[Start of section]
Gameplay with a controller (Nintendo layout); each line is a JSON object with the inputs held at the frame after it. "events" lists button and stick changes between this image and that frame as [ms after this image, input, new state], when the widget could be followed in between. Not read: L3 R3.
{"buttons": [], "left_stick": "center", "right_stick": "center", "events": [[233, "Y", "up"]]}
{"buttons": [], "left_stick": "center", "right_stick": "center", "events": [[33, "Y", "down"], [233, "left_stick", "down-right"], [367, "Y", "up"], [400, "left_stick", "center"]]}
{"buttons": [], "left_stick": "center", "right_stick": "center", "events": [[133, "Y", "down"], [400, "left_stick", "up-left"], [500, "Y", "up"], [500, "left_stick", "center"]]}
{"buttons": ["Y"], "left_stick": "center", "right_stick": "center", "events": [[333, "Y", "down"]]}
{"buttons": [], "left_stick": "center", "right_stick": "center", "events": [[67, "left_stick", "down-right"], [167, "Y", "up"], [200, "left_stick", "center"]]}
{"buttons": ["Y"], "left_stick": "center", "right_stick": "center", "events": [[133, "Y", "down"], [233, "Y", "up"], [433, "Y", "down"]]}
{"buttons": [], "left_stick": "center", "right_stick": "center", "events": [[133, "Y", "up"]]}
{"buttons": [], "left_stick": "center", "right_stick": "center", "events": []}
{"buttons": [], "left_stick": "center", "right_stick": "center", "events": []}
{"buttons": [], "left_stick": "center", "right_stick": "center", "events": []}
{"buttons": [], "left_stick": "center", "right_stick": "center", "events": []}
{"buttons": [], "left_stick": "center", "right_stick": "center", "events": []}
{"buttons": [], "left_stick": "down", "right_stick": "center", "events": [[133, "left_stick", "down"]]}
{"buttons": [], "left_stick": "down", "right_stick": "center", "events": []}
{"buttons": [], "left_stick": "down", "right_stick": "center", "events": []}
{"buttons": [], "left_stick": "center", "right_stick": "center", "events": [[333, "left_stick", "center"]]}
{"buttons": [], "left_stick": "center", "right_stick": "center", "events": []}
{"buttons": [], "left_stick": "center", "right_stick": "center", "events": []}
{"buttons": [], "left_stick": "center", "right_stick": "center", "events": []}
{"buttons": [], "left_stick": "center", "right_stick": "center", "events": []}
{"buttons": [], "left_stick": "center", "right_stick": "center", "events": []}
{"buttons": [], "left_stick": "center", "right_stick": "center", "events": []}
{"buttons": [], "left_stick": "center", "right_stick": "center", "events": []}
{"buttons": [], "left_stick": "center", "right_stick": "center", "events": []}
[End of section]
◆ **EXERCISE PROMPT**: Write down all of the records again, word for word.

◆ **TASK RESPONSE**:
Gameplay with a controller (Nintendo layout); each line is a JSON object with the inputs held at the frame after it. "events" lists button and stick changes between this image and that frame as [ms after this image, input, new state], when the widget could be followed in between. Not read: L3 R3.
{"buttons": [], "left_stick": "center", "right_stick": "center", "events": [[233, "Y", "up"]]}
{"buttons": [], "left_stick": "center", "right_stick": "center", "events": [[33, "Y", "down"], [233, "left_stick", "down-right"], [367, "Y", "up"], [400, "left_stick", "center"]]}
{"buttons": [], "left_stick": "center", "right_stick": "center", "events": [[133, "Y", "down"], [400, "left_stick", "up-left"], [500, "Y", "up"], [500, "left_stick", "center"]]}
{"buttons": ["Y"], "left_stick": "center", "right_stick": "center", "events": [[333, "Y", "down"]]}
{"buttons": [], "left_stick": "center", "right_stick": "center", "events": [[67, "left_stick", "down-right"], [167, "Y", "up"], [200, "left_stick", "center"]]}
{"buttons": ["Y"], "left_stick": "center", "right_stick": "center", "events": [[133, "Y", "down"], [233, "Y", "up"], [433, "Y", "down"]]}
{"buttons": [], "left_stick": "center", "right_stick": "center", "events": [[133, "Y", "up"]]}
{"buttons": [], "left_stick": "center", "right_stick": "center", "events": []}
{"buttons": [], "left_stick": "center", "right_stick": "center", "events": []}
{"buttons": [], "left_stick": "center", "right_stick": "center", "events": []}
{"buttons": [], "left_stick": "center", "right_stick": "center", "events": []}
{"buttons": [], "left_stick": "center", "right_stick": "center", "events": []}
{"buttons": [], "left_stick": "down", "right_stick": "center", "events": [[133, "left_stick", "down"]]}
{"buttons": [], "left_stick": "down", "right_stick": "center", "events": []}
{"buttons": [], "left_stick": "down", "right_stick": "center", "events": []}
{"buttons": [], "left_stick": "center", "right_stick": "center", "events": [[333, "left_stick", "center"]]}
{"buttons": [], "left_stick": "center", "right_stick": "center", "events": []}
{"buttons": [], "left_stick": "center", "right_stick": "center", "events": []}
{"buttons": [], "left_stick": "center", "right_stick": "center", "events": []}
{"buttons": [], "left_stick": "center", "right_stick": "center", "events": []}
{"buttons": [], "left_stick": "center", "right_stick": "center", "events": []}
{"buttons": [], "left_stick": "center", "right_stick": "center", "events": []}
{"buttons": [], "left_stick": "center", "right_stick": "center", "events": []}
{"buttons": [], "left_stick": "center", "right_stick": "center", "events": []}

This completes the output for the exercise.